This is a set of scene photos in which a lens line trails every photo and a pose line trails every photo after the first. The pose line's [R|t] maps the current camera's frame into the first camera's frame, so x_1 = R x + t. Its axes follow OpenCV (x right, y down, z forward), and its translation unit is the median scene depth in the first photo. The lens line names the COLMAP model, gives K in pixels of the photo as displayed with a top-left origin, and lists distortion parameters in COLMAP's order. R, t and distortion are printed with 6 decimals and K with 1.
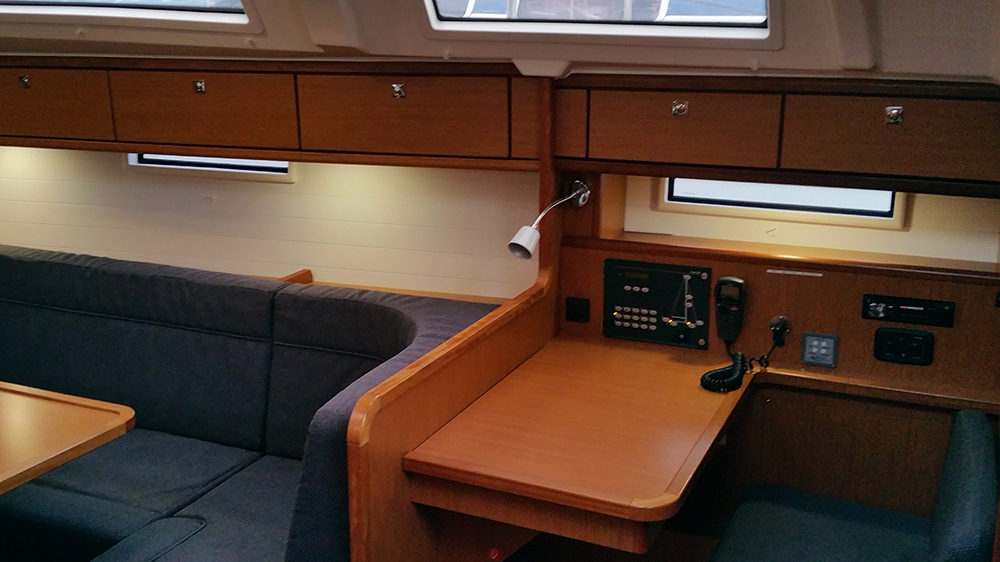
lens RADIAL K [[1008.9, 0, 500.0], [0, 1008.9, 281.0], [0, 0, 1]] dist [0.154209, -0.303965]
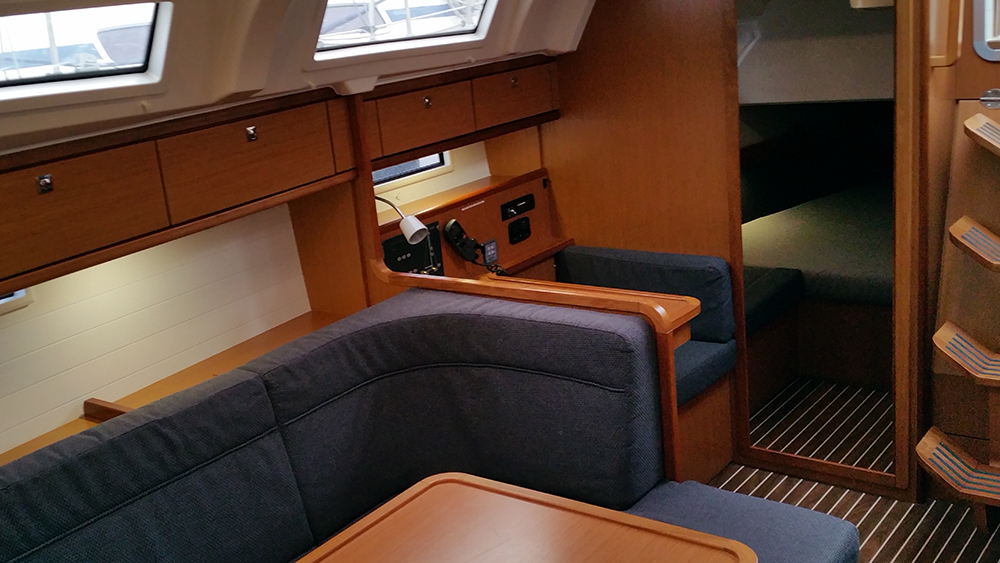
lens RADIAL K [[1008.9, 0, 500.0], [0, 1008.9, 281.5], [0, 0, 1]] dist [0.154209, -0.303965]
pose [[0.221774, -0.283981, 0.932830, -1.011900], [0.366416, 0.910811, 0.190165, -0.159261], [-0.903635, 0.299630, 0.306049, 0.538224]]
---
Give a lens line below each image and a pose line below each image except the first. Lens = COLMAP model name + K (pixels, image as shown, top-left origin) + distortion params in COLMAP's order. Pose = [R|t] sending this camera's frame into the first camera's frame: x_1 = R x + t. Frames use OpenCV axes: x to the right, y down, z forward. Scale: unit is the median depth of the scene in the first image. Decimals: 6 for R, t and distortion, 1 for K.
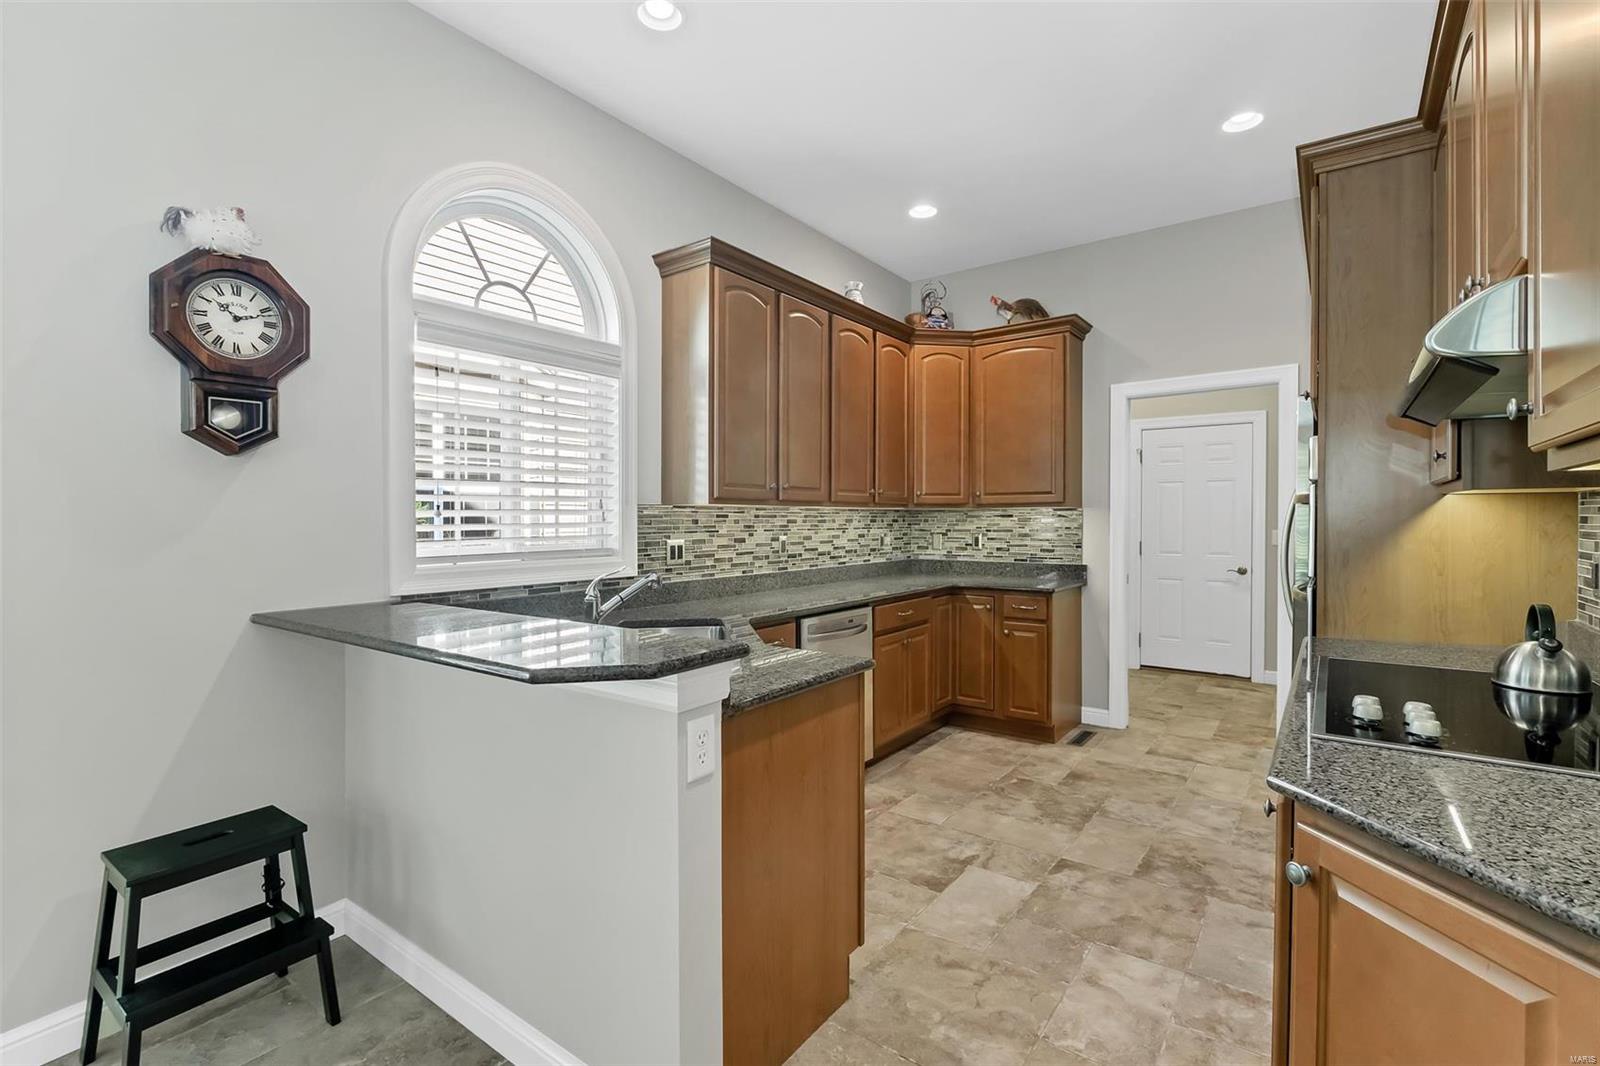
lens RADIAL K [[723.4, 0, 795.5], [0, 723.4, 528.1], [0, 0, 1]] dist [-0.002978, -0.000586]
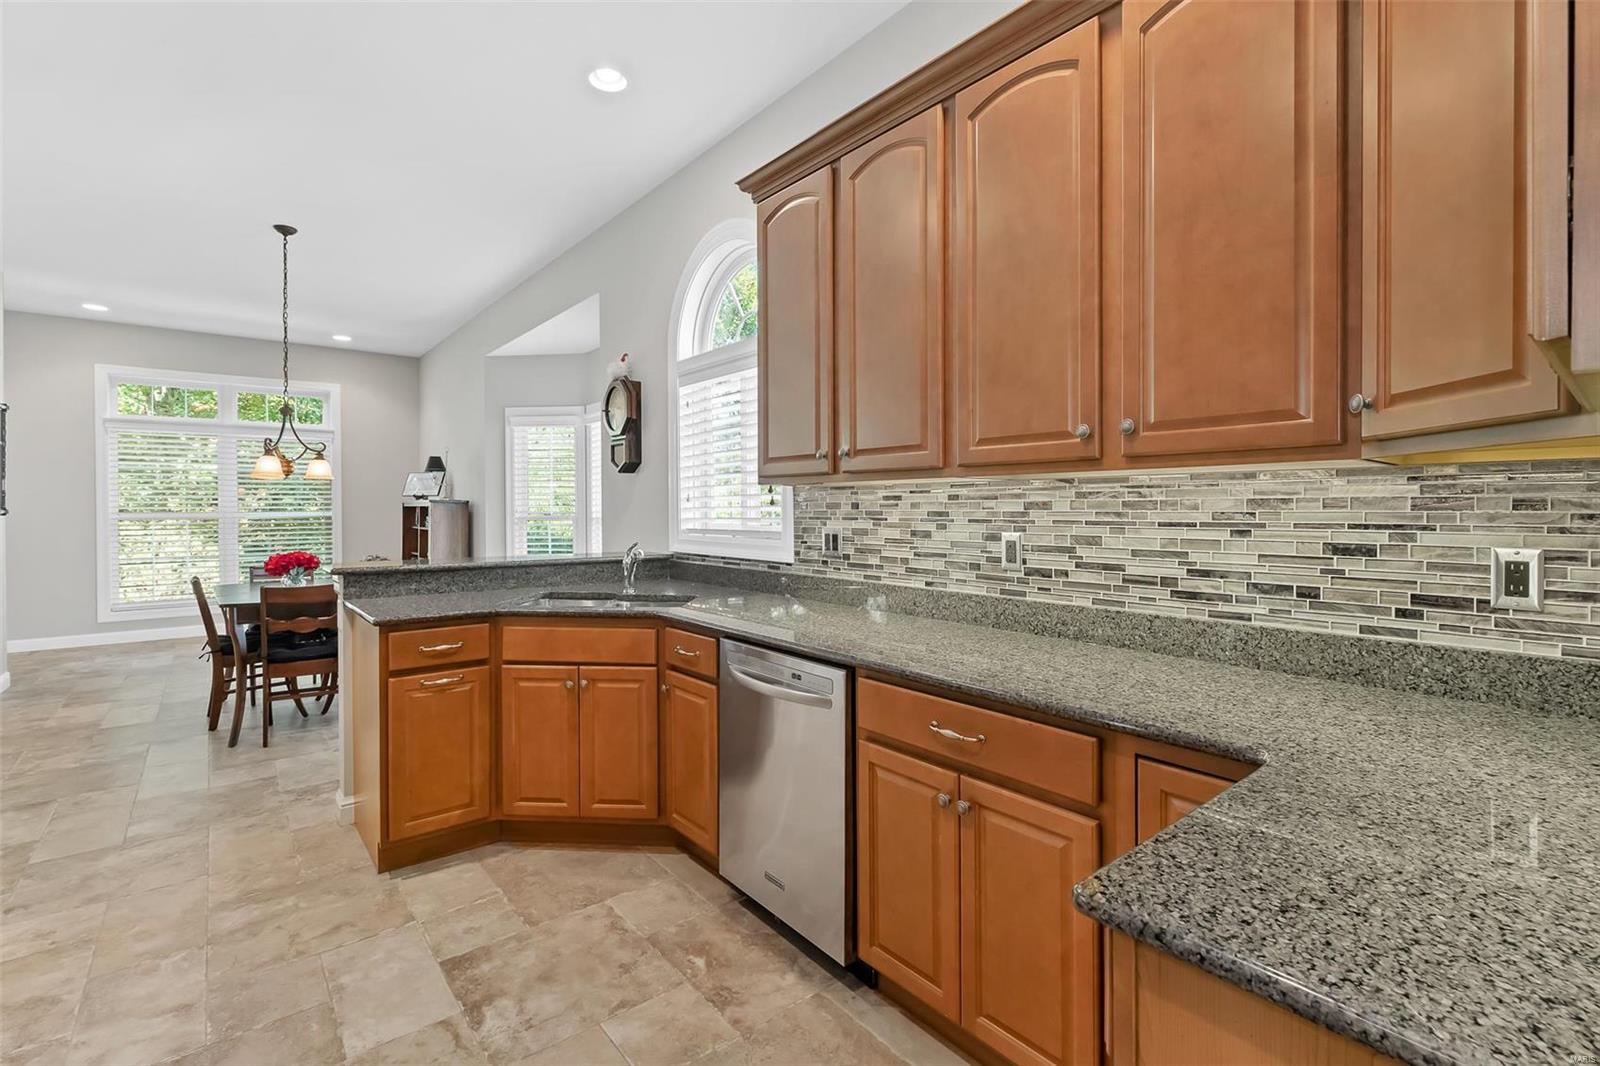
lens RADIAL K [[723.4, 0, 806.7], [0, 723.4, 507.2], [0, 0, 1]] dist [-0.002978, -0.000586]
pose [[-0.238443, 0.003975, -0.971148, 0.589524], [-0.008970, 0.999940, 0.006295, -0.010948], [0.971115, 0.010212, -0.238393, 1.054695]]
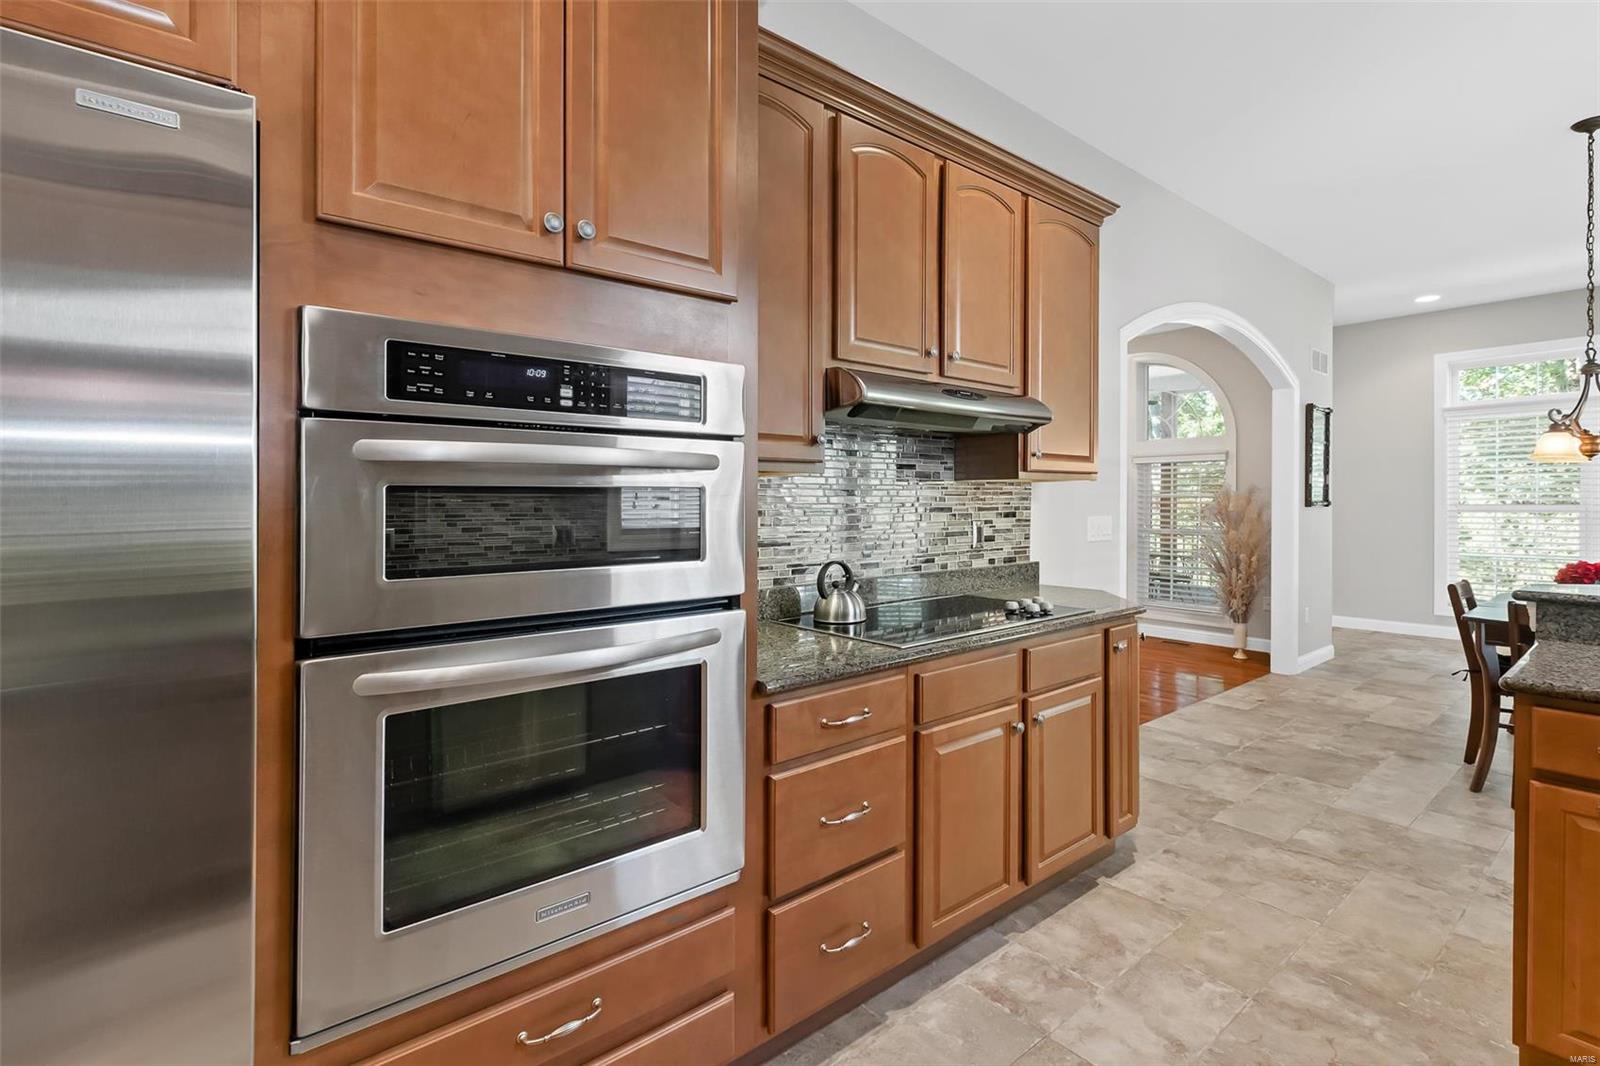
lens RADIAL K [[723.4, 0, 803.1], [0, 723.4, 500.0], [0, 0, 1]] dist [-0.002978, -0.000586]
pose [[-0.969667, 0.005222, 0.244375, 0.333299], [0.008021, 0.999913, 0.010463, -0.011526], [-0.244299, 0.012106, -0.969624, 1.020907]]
...
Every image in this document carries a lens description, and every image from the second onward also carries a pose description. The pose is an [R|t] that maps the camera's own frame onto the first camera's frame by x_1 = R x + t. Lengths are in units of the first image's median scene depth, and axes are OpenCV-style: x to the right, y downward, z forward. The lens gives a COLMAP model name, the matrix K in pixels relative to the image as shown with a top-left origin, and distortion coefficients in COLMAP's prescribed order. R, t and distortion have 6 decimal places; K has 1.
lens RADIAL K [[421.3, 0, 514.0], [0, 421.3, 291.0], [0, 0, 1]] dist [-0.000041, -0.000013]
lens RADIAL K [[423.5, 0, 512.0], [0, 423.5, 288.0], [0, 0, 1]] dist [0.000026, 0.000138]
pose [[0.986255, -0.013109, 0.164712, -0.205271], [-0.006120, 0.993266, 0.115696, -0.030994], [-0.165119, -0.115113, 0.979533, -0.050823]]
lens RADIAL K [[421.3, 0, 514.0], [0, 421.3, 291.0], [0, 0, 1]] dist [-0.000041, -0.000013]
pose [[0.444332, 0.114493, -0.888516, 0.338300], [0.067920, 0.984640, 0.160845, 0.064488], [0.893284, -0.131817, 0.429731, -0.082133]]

WHAT YOU NEED TO DO ::
Copy the items word for word, starting at the line that contains "This is a set" and ending at the line that contains "0.299630, 0.306049, 0.538224]]", with both of those lines included. Leave the pictures out of your answer.

EXERCISE ANSWER ::
This is a set of scene photos in which a lens line trails every photo and a pose line trails every photo after the first. The pose line's [R|t] maps the current camera's frame into the first camera's frame, so x_1 = R x + t. Its axes follow OpenCV (x right, y down, z forward), and its translation unit is the median scene depth in the first photo. The lens line names the COLMAP model, gives K in pixels of the photo as displayed with a top-left origin, and lists distortion parameters in COLMAP's order. R, t and distortion are printed with 6 decimals and K with 1.
lens RADIAL K [[1008.9, 0, 500.0], [0, 1008.9, 281.0], [0, 0, 1]] dist [0.154209, -0.303965]
lens RADIAL K [[1008.9, 0, 500.0], [0, 1008.9, 281.5], [0, 0, 1]] dist [0.154209, -0.303965]
pose [[0.221774, -0.283981, 0.932830, -1.011900], [0.366416, 0.910811, 0.190165, -0.159261], [-0.903635, 0.299630, 0.306049, 0.538224]]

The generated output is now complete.